A high–speed SDOCT system was constructed using a low–cost superluminescent diode source with a center wavelength at 841nm and FWHM bandwidth of 49nm. The SDOCT system acquired two–dimensional images consisting of 512 x 1000 pixels with an integration time of 50 µs/line, at a sustained rate of 16 images per second. Custom software performed spectral data acquisition, re–sampling from wavelength to wavenumber, numerical dispersion correction, Fourier transformation, live display, and optional data archiving in real time. For 3D volume acquisition, 6.67 second acquisition bursts comprising 100 vertically displaced 2D images were acquired under computer control. Three–dimensional data sets comprising up to 10mm x 4mm x 3mm retinal volumes were streamed to hard disk during this brief ocular fixation interval and post–processed to create 3D volumetric images and projections (Fig. 1).

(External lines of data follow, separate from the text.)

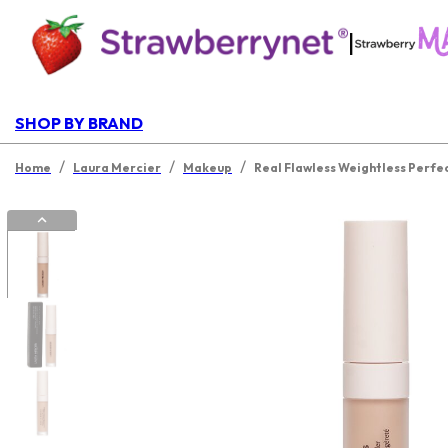
|
SHOP BY BRAND
/
/
/
Home
Laura Mercier
Makeup
Real Flawless Weightless Perfe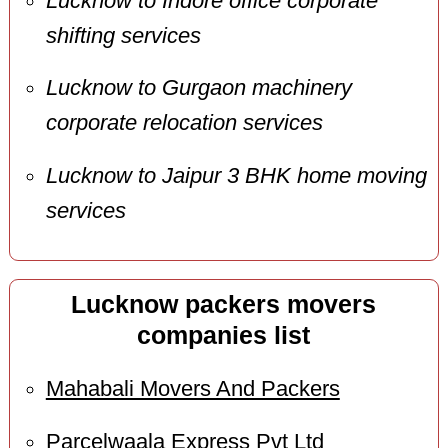
Lucknow to Indore office corporate
shifting services
Lucknow to Gurgaon machinery
corporate relocation services
Lucknow to Jaipur 3 BHK home moving
services
Lucknow packers movers
companies list
Mahabali Movers And Packers
Parcelwaala Express Pvt Ltd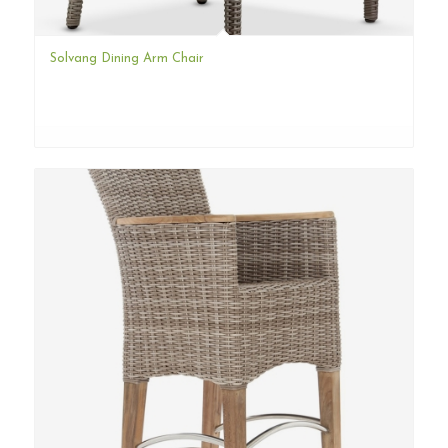
Solvang Dining Arm Chair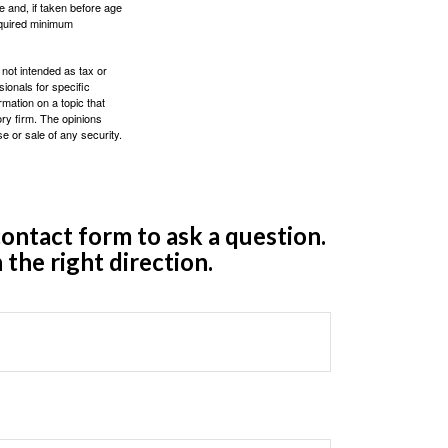
 and, if taken before age
equired minimum
 not intended as tax or
sionals for specific
mation on a topic that
ory firm. The opinions
e or sale of any security.
ontact form to ask a question.
 the right direction.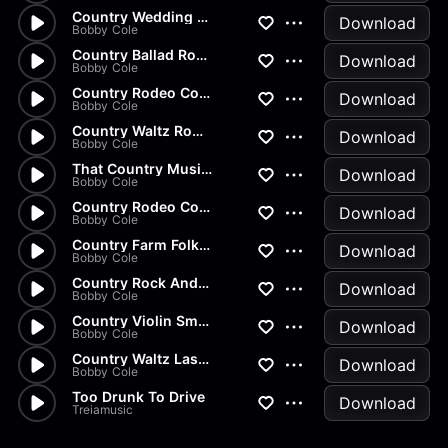
Country Wedding Waltz Full
Download
Bobby Cole
Country Ballad Romance Music...
Download
Bobby Cole
Country Rodeo Cowboy Ballad M...
Download
Bobby Cole
Country Waltz Romantic Ballad...
Download
Bobby Cole
That Country Music Sound
Download
Bobby Cole
Country Rodeo Cowboy Show
Download
Bobby Cole
Country Farm Folk Music
Download
Bobby Cole
Country Rock And Jive Music
Download
Bobby Cole
Country Violin Smooth Ballad...
Download
Bobby Cole
Country Waltz Last Dance
Download
Bobby Cole
Too Drunk To Drive
Download
Treiamusic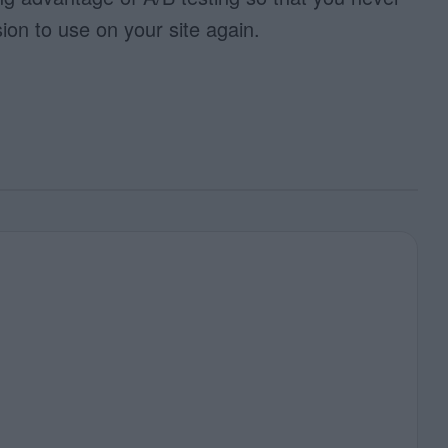
ion to use on your site again.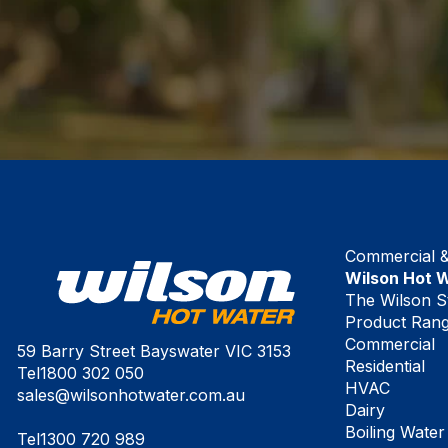
Commercial & 
Wilson Hot 
The Wilson S
Product Ran
Commercial
59 Barry Street Bayswater VIC 3153
Residential
Tel
1800 302 050
HVAC
sales@wilsonhotwater.com.au
Dairy
Boiling Water
Tel
1300 720 989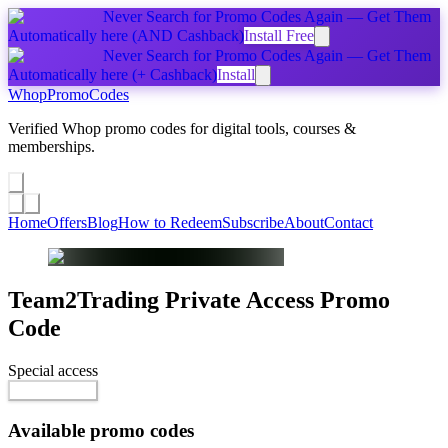
Never Search for Promo Codes Again — Get Them
Automatically
here
(AND Cashback)
Install Free
Never Search for Promo Codes Again — Get Them
Automatically
here
(+ Cashback)
Install
Whop
PromoCodes
Verified Whop promo codes for digital tools, courses &
memberships.
Share a promo
↗
Home
Offers
Blog
How to Redeem
Subscribe
About
Contact
Team2Trading Private Access
Promo
Code
Special access
$119.00 / month
Reveal Code
Available promo codes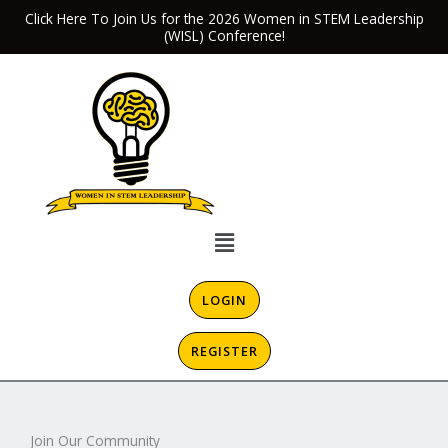
Skip
Click Here To Join Us for the 2026 Women in STEM Leadership
(WISL) Conference!
to
content
Menu
LOGIN
REGISTER
Join Our Community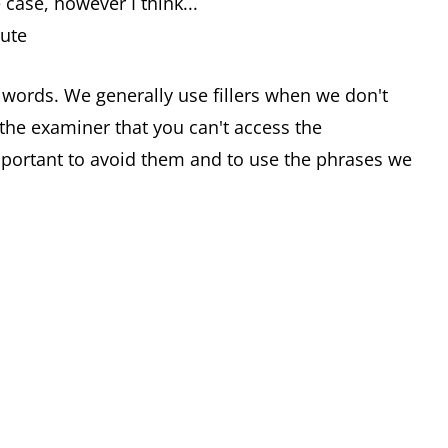
 case, however I think...
nute
r words. We generally use fillers when we don't
the examiner that you can't access the
important to avoid them and to use the phrases we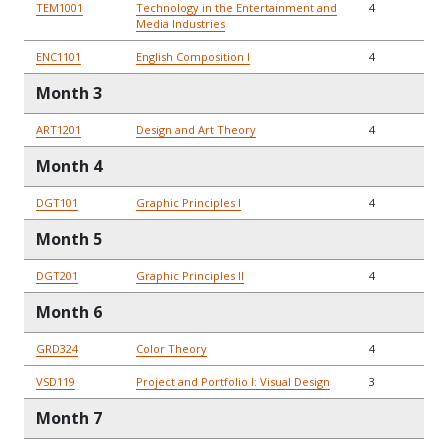
TEM1001
Technology in the Entertainment and
4
Media Industries
ENC1101
English Composition I
4
Month 3
ART1201
Design and Art Theory
4
Month 4
DGT101
Graphic Principles I
4
Month 5
DGT201
Graphic Principles II
4
Month 6
GRD324
Color Theory
4
VSD119
Project and Portfolio I: Visual Design
3
Month 7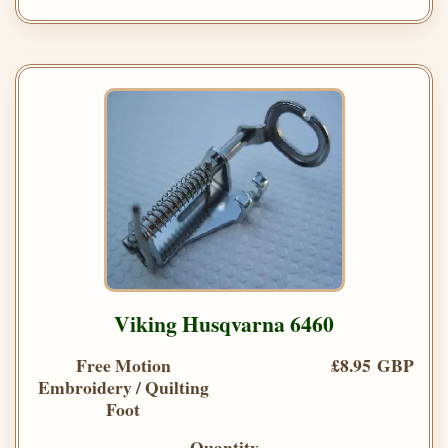
Viking Husqvarna 6460
Free Motion
£8.95 GBP
Embroidery / Quilting
Foot
Quantity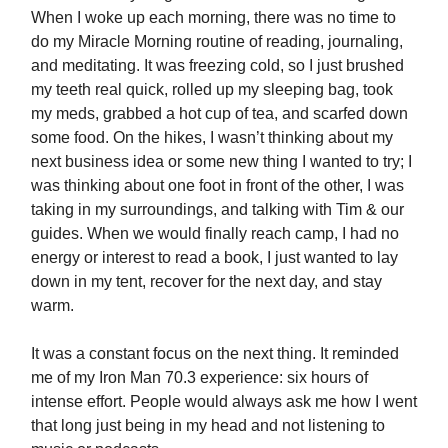
When I woke up each morning, there was no time to
do my Miracle Morning routine of reading, journaling,
and meditating. It was freezing cold, so I just brushed
my teeth real quick, rolled up my sleeping bag, took
my meds, grabbed a hot cup of tea, and scarfed down
some food. On the hikes, I wasn’t thinking about my
next business idea or some new thing I wanted to try; I
was thinking about one foot in front of the other, I was
taking in my surroundings, and talking with Tim & our
guides. When we would finally reach camp, I had no
energy or interest to read a book, I just wanted to lay
down in my tent, recover for the next day, and stay
warm.
It was a constant focus on the next thing. It reminded
me of my Iron Man 70.3 experience: six hours of
intense effort. People would always ask me how I went
that long just being in my head and not listening to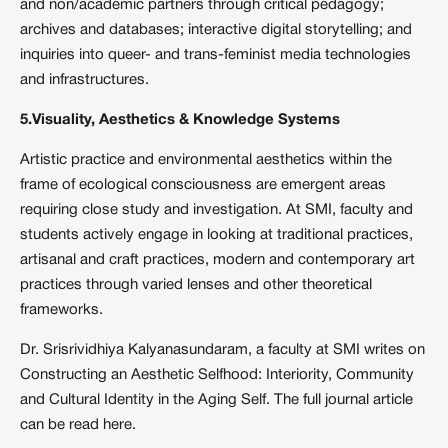
and non/academic partners through critical pedagogy;
archives and databases; interactive digital storytelling; and
inquiries into queer- and trans-feminist media technologies
and infrastructures.
5.Visuality, Aesthetics & Knowledge Systems
Artistic practice and environmental aesthetics within the
frame of ecological consciousness are emergent areas
requiring close study and investigation. At SMI, faculty and
students actively engage in looking at traditional practices,
artisanal and craft practices, modern and contemporary art
practices through varied lenses and other theoretical
frameworks.
Dr. Srisrividhiya Kalyanasundaram, a faculty at SMI writes on
Constructing an Aesthetic Selfhood: Interiority, Community
and Cultural Identity in the Aging Self. The full journal article
can be read
here
.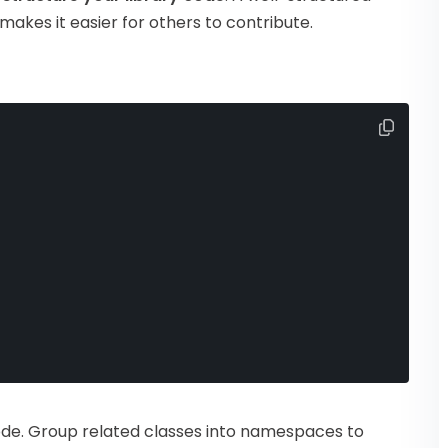
makes it easier for others to contribute.
code. Group related classes into namespaces to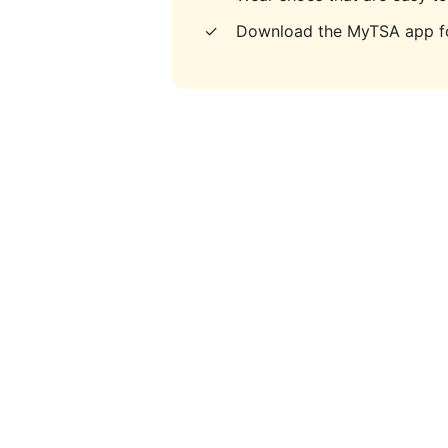
✓
Download the MyTSA app fo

The SDOCT system was measured to have axial resolution of 6 micrometers FWHM and 102 dB sensitivity. Real–time 2D images were completely void of motion artifact and allowed for visualization of retinal layers including clear delineation of the RPE and photoreceptor inner–outer segment boundary. Volumetric datasets permitted visualization of topographical features such as the optic nerve head and fovea, in addition to visualization of the vasculature akin to scanning laser ophthalmoscopy in projection views.
New technology for low–cost, high speed SDOCT allows for cross–sectional retinal imaging with apparent resolution approaching that of ultra–high–resolution OCT due to complete removal of motion artifact, without the need for expensive femtosecond laser light sources.